I’ll start with a preamble, I really like David Foster Wallace’s work, and Infinite Jest might just be my all-time favorite book. I love post-modern writing, not everyone’s preferred cup of tea I know, but give me a fragmented non-linear narrative and I will gleefully jump in. So this is almost hand crafted for me, and yet I am forced to admit that I didn’t care for it all that much.
The structure of the book is a collection of non-related short stories, inter-cut by the eponymous short interviews. Almost all the interviews (and most of the short stories) deal with sex. Some of them graphically, be forewarned. The interviewer is female, an academic of some sort, maybe psychology, maybe anthropology, but whatever her field she is never heard from. From the readers point of view all interviews are one sided, we never get to “hear” her questions, only the men’s answers, and are thus forced to try and infer from them what might have been asked.
As the title implies most of these men are indeed terrible (though some of them are probably only “hideous” when viewed through the prism of DFW’s grad student sensibilities), as is their treatment of women. Which I suspect was sort of the point. DFW is known for his dislike of John Updike and in particular the Updike-ian archetype. I.e. male, white, educated, usually middle aged who is obsessed with sex and is at his core a narcissist.
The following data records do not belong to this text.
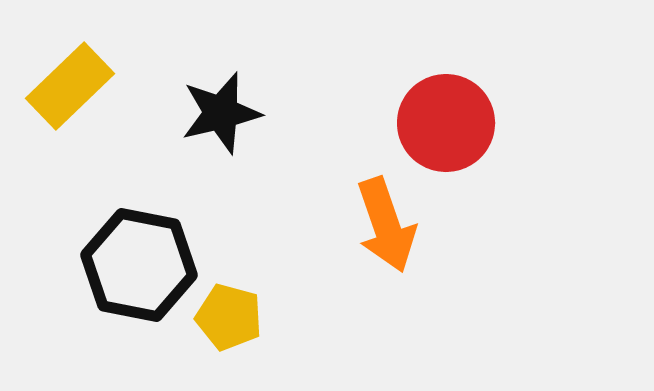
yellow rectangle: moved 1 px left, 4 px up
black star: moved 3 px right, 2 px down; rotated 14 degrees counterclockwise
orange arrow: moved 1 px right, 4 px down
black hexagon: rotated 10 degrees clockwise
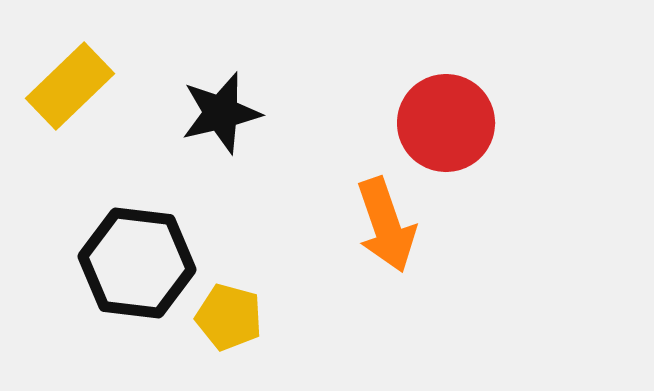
black hexagon: moved 2 px left, 2 px up; rotated 4 degrees counterclockwise
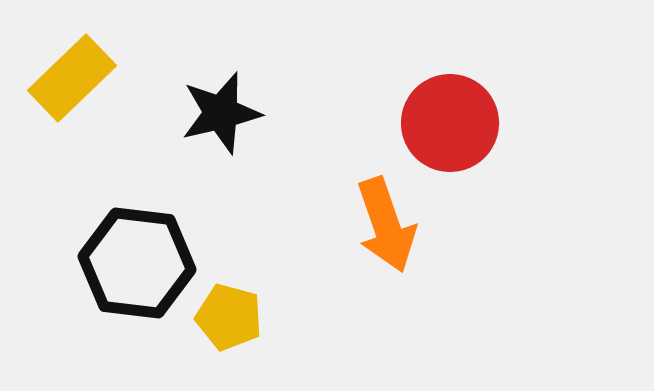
yellow rectangle: moved 2 px right, 8 px up
red circle: moved 4 px right
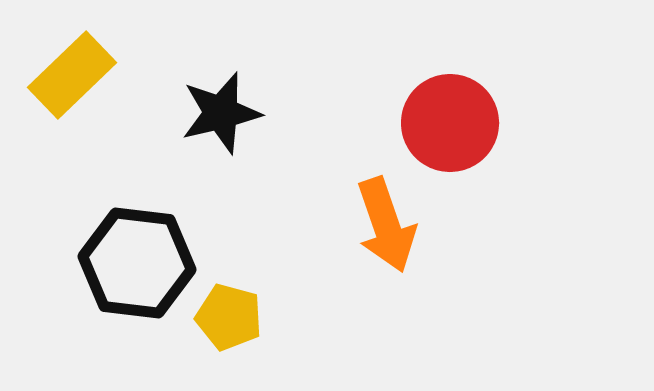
yellow rectangle: moved 3 px up
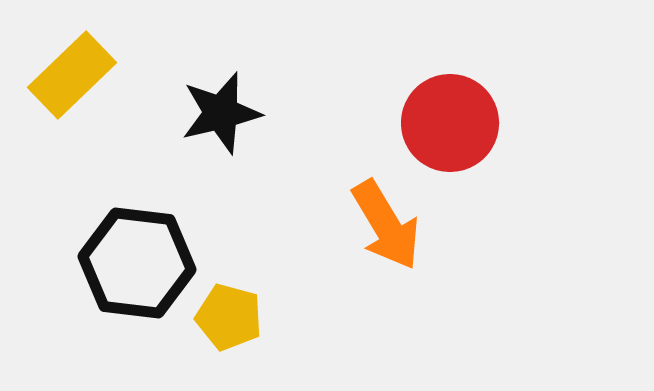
orange arrow: rotated 12 degrees counterclockwise
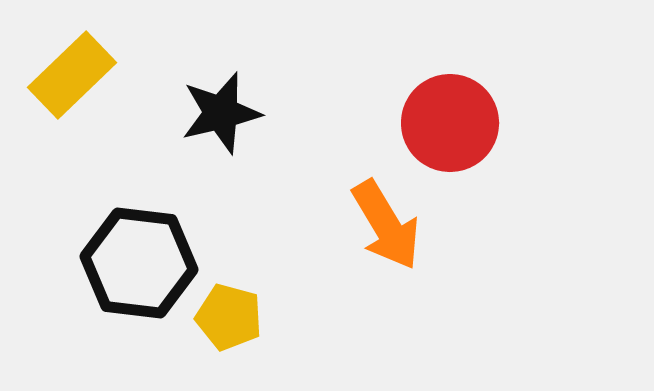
black hexagon: moved 2 px right
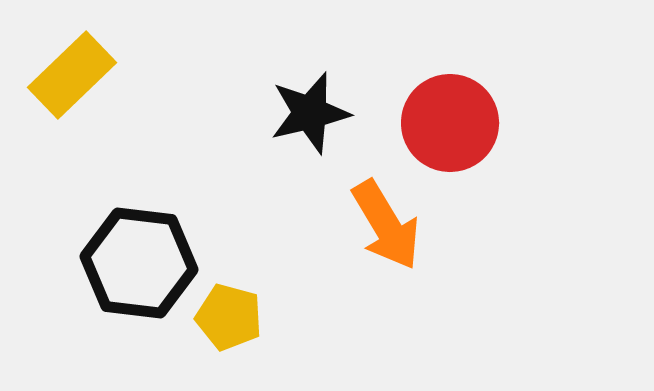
black star: moved 89 px right
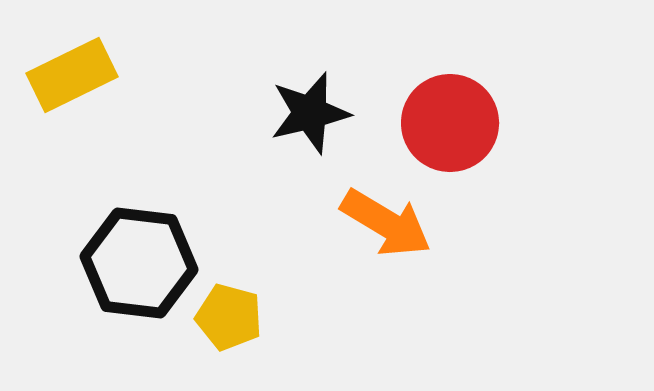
yellow rectangle: rotated 18 degrees clockwise
orange arrow: moved 2 px up; rotated 28 degrees counterclockwise
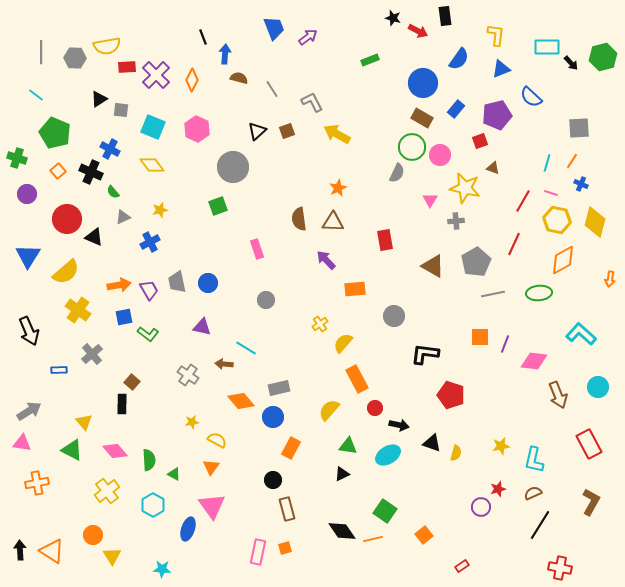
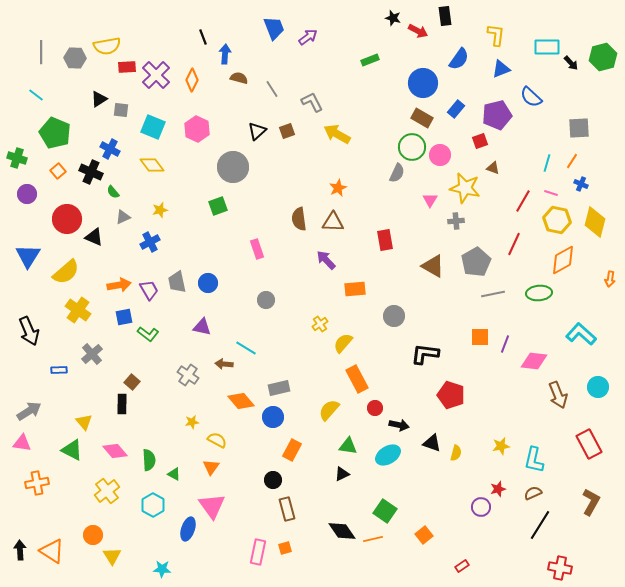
orange rectangle at (291, 448): moved 1 px right, 2 px down
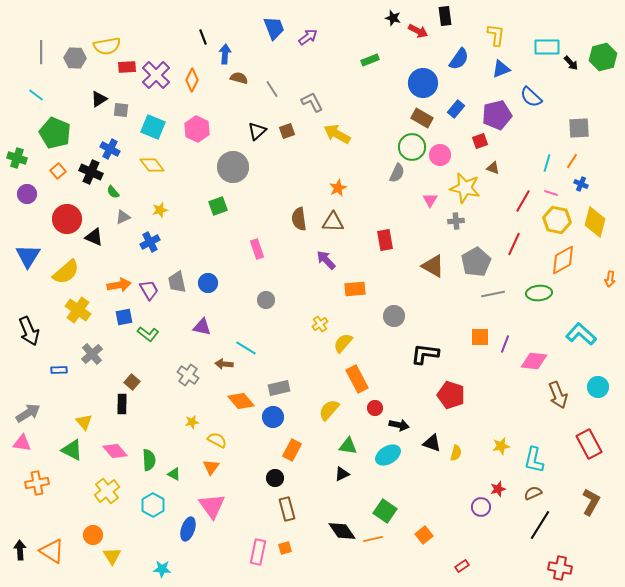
gray arrow at (29, 411): moved 1 px left, 2 px down
black circle at (273, 480): moved 2 px right, 2 px up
The men in brief interviews are how DFW sees Updike’s characters and in extension Updike himself. This book is a moral sermon of sorts, which explains why I didn’t really like it, me personally, I have little patience for proselytizing. But hey, to each his own.
That’s not to say the book isn’t good, there are some truly amazing sequences that show case just how truly brilliant DFW was, it’s just a shame the book is so bleak. Infinite Jest for all that it was a ridiculously long and dense book (I could barely get through 30 pages a day), was so much more optimistic, there was hope there, faith even. This book feels nihilistic in comparison.
It’s hard to recommend a book I disliked, on the one hand it is very good (if a bit uneven), some of the prose is mind blowing in both its complexity and at the same time elegant fluidity. But on the other hand don’t expect to finish book in a good mood. I guess if you are a fan of DFW then you have to read this book, but if you are not, then well, maybe this isn’t the right book of his to start with.
P.S.
there is a movie version of the book, it is awful, don’t bother with it.